Code Smells Indicative of the Adapter Pattern (thanks to Industrial Logic)

Alternative Classes with Different Interfaces
Occurs when the interfaces of two classes are different and yet the classes are quite similar. If you can find the similarities between
the two classes, you can often refactor the classes to make them share a common interface.

Duplicated Code Smell
Duplicated code is the most pervasive and pungent smell in software. It tends to be either explicit or subtle.  Explicit duplication exists in identical code, while subtle duplication exists in structures or processing steps that are outwardly different, yet essentially the same.

Oddball Solution Smell
When a problem is solved one way throughout a system and the same problem is solved another way in the same system, one of the solutions is the oddball or inconsistent solution. The presence of this smell usually indicates subtly duplicated code.

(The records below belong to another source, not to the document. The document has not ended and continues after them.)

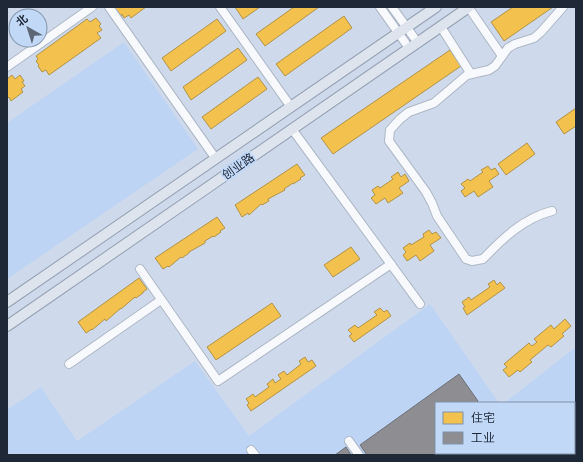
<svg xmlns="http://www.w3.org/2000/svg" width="583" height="462" font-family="'Golos Text','Noto Sans SC',sans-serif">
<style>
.built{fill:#bed4f5}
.homes{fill:#f2c14e;stroke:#b29347}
.industry{fill:#8d8d92;stroke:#6c6f77}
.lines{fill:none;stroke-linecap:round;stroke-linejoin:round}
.minor-casing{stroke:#adb7c6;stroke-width:10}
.major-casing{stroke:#93a0b3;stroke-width:12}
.minor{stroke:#f8f9fc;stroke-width:8}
.major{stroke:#dee4ed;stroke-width:10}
.labels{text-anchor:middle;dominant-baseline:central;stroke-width:4;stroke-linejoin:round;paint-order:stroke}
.street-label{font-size:12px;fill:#1e2837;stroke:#c2d8f7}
</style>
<rect width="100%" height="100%" fill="#cedaeb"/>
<g class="built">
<polygon points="124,42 198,149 7,279 7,123"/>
<polygon points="430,304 499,403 436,403 436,453 574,453 574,403 504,403 576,347 576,455 7,455 7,410 41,387 77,441 195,361 249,436"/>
</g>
<g class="homes">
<polygon points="116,7 146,7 131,18 129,15 124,18 122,14 121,16 115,8"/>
<polygon points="235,7 260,7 243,19"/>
<polygon points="294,7 319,7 265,46 256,34"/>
<polygon points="513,7 553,7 504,41 491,22"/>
<polygon points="344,16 352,28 285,76 276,64"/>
<polygon points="96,18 101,24 99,26 102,30 97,33 101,38 49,75 46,70 42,72 38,66 39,65 36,61 38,59 36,56 87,19 90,22"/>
<polygon points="217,19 226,31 171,71 162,58"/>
<polygon points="238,48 247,60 191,100 183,87"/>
<polygon points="450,50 461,66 333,154 321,138"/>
<polygon points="12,75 15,79 20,75 24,81 22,82 25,86 21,89 23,92 11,101 9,97 7,99 7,79"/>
<polygon points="258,77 267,89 211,129 202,117"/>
<polygon points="576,108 576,126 564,134 556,122"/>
<polygon points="527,143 535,154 506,175 498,164"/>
<polygon points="297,164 305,175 300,178 301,179 293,184 293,183 284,189 285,190 268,199 269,201 262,205 261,204 249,215 248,213 242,217 235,205"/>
<polygon points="488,166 491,170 495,168 499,174 489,181 493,187 478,197 474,191 465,197 461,191 465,188 461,184 468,179 470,181 483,172 481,170"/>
<polygon points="398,172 401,177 405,174 409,181 399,188 403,193 388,203 385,198 376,204 371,198 375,195 372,190 378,186 380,188 393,179 391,177"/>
<polygon points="217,217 225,228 220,231 221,232 214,237 213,236 205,241 205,243 189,252 189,253 182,258 181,257 169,267 168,266 163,269 155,258"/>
<polygon points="429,230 432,234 436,232 441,238 430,245 434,251 420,261 416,255 407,261 403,255 406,252 403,248 410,243 411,245 424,237 423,234"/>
<polygon points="351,247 360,259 333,277 324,265"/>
<polygon points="139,278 147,289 143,292 143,293 136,298 135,297 121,309 121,308 106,321 105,319 92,330 92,329 86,333 78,322"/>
<polygon points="494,280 497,285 500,282 505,288 467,315 463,308 465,307 462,302 469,297 471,300 490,287 488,284"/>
<polygon points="272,303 281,316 216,360 207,347"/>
<polygon points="380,308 384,312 387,310 391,316 354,342 349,336 352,334 348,330 355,325 358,328 377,315 374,312"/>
<polygon points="565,319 571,326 562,334 564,336 551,347 548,345 530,360 532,362 520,372 518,370 509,377 503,370 507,367 504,364 529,343 532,346 537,342 534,339 551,325 554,329"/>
<polygon points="305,357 308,362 312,360 316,366 251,411 247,405 249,403 246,399 253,394 255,397 269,387 267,384 273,379 275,383 281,379 278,375 284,371 287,375 301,364 299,361"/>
</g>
<g class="industry">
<polygon points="459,374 478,401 476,403 436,403 436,453 460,453 457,455 367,455 360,445"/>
<polygon points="346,447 351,455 335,455"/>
<polygon points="460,453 480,453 482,455 457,455"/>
</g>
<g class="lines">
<g class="minor-casing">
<g id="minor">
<polyline points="109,7 216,159"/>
<polyline points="220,7 291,107"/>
<polyline points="380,7 409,48"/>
<polyline points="392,7 418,43"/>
<polyline points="469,8 502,56"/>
<polyline points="441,27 471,74"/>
<polyline points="7,67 92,7"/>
<polyline points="292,129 420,304"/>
<path d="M552 211C524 218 503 238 483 259L472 261 466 259 437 216 432 203 426 192 389 141 390 130 400 119 409 112 434 103 467 75 489 70 495 66 508 48 515 44 534 38 541 32 563 7"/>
<polyline points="140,269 218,381 391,264"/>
<polyline points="69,364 161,300"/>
<polyline points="349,441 359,455"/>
<polyline points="251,450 255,455"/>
</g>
</g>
<g class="major-casing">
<g id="major">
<polyline points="7,302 436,7"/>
<polyline points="7,326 469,7"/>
</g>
</g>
<use href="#minor" class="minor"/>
<use href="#major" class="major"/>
</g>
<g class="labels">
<g class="street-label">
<text transform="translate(238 166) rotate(-35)">创业路</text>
</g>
</g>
<rect width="583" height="462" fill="none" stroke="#1e2837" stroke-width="16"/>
<rect x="435" y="402" width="140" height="52" fill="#c2d8f7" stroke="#8092aa"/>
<rect x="443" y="412" width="20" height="12" fill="#f2c14e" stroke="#8092aa"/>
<text x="471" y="422" font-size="12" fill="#1e2837">住宅</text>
<rect x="443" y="432" width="20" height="12" fill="#8d8d92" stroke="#8092aa"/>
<text x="471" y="442" font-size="12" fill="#1e2837">工业</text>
<g transform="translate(28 28) rotate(321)"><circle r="19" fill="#c2d8f7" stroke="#8092aa"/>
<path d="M0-3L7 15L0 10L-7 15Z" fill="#5c6676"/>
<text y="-6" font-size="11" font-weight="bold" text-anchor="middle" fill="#1e2837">北</text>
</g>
</svg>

The adapter pattern often works in conjunction with the facade pattern. While the adapter adapts objects, the facade is used to adapt systems. I will not go into more detail for the facade pattern. Perhaps it will become a separate post.

In my situation described above, I really needed the adapter pattern to help me bypass the issue with RhinoMocks not allowing me to mock static functions. If you have static functions in your code and they are proving difficult to test, determine if they are necessary and/or refactor them.